The writings that follow are by the men and women in the jail, reflecting on what they are waiting for as they serve time.

By D

I am waiting for freedom

I am waiting for a really Big Slurpy

I am waiting for my Self to see

I am waiting for love ever after

I am waiting for a better time

I am waiting for the day I Meet God

I am waiting on waiting!


 Drawn by M, a woman in her 50s, incarcerated at the Santa Clara County, California, jail.

By E

I am waiting for hope to shed some light

I am waiting for God to stop saying not yet

I am waiting for the light to get a little brighter

I am waiting for the new me to be fully out

I am waiting for my wife to say we will fulfill our vows

I am waiting for my chance to show God I’m ready.


By A

I am waiting for when I get back to friends and family.

I am waiting for getting back to being productive, and beneficial accomplishments.

I am waiting for getting back to my trade, and applying my skills for myself and others.

I am waiting for yet another nightmare to end….


By S

I am waiting for life to begin.

I am waiting for a new plan.

I am waiting for you to teach me.

I am waiting for the rain to pass.

I am waiting for my first kiss.

I am waiting for my first friend.

I am waiting for you to free me.

I am waiting for my own words.

I am waiting for my own tears.

I am waiting for my laughter.

I am waiting for you to love me.


By E

Waiting for your release date is like waiting for the day you were born, except this time it’s back into freedom.


From Liz: What are you waiting for in life? How are you waiting? With hope?

These men and women are waiting, literally, for freedom and life to begin again. Their honesty and hope shines through, and, in my experience, allows the waiting to become an inherently transformative experience rather than just a holding pattern. May their words be a comfort and inspiration to you in your own waiting.

IMAGE: The picture this week was drawn by M, a woman in her 50s, incarcerated at the county jail. She has been through much suffering and hardship.
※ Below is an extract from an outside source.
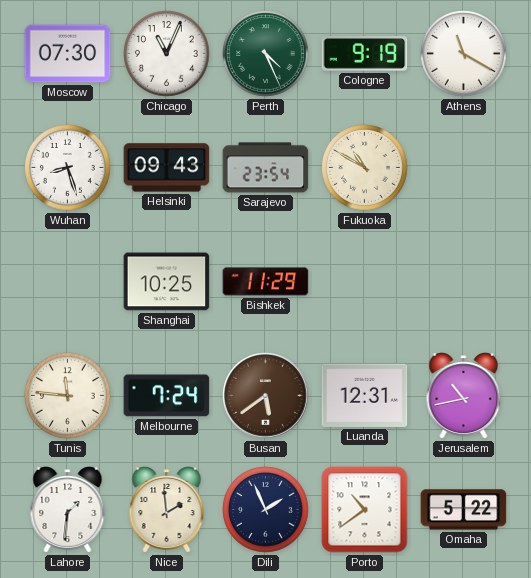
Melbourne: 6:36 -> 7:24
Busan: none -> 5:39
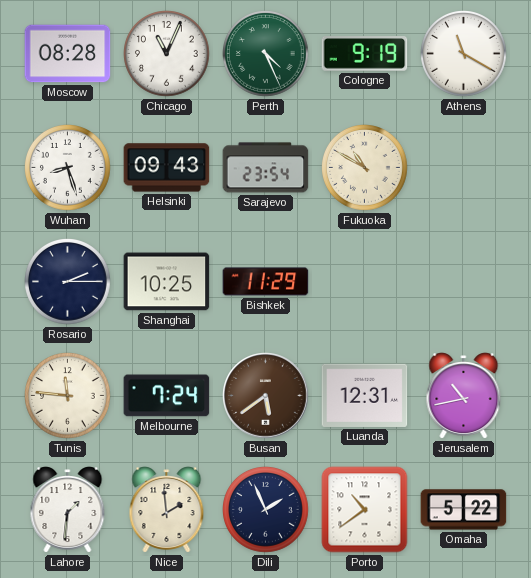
Moscow: 07:30 -> 08:28
Rosario: none -> 2:15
She has been waiting for a long time, for many things. She described this image to me as one of her most “abstract” images. She describes a man waiting, kneeling at the cross, head down, waiting for a new day. The shadow of the cross lies on the landscape.

Weekly Prayer

John O'Donohue

For the Interim Time

When near the end of day, life has drained 
Out of light, and it is too soon 
For the mind of night to have darkened things, 

No place looks like itself, loss of outline 
Makes everything look strangely in-between, 
Unsure of what has been, or what might come. 
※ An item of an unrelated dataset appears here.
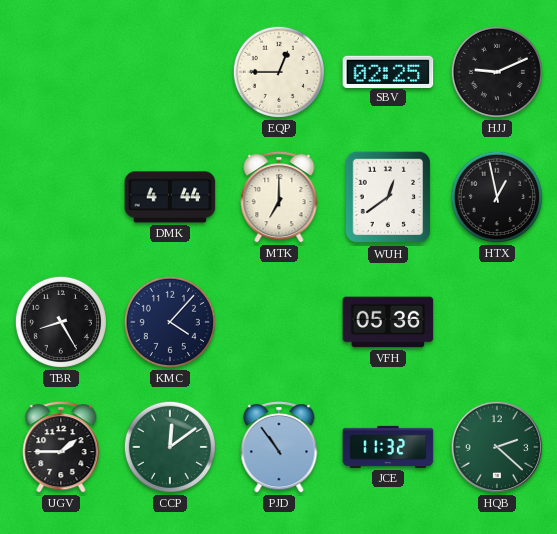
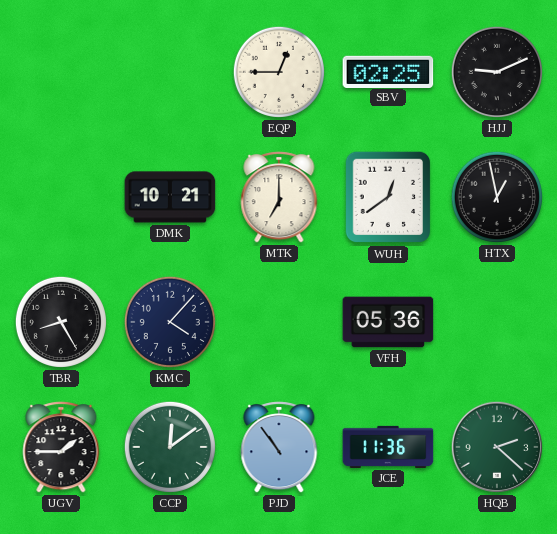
DMK: 4:44 -> 10:21
JCE: 11:32 -> 11:36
In this wan light, even trees seem groundless. 
In a while it will be night, but nothing 
Here seems to believe the relief of darkness. 

You are in this time of the interim 
Where everything seems withheld. 

The path you took to get here has washed out; 
The way forward is still concealed from you. 

"The old is not old enough to have died away; 
The new is still too young to be born." 

You cannot lay claim to anything; 
In this place of dusk, 
Your eyes are blurred; 
And there is no mirror. 

Everyone else has lost sight of your heart 
And you can see nowhere to put your trust; 
You know you have to make your own way through. 

As far as you can, hold your confidence. 
Do not allow confusion to squander 
This call which is loosening 
Your roots in false ground, 
That you might come free 
From all you have outgrown. 

What is being transfigured here is your mind, 
And it is difficult and slow to become new. 
The more faithfully you can endure here, 
The more refined your heart will become 
For your arrival in the new dawn.

John O'Donohue (1956-2008) was an Irish poet, author, priest, and philosopher, best known for popularizing Celtic spirituality.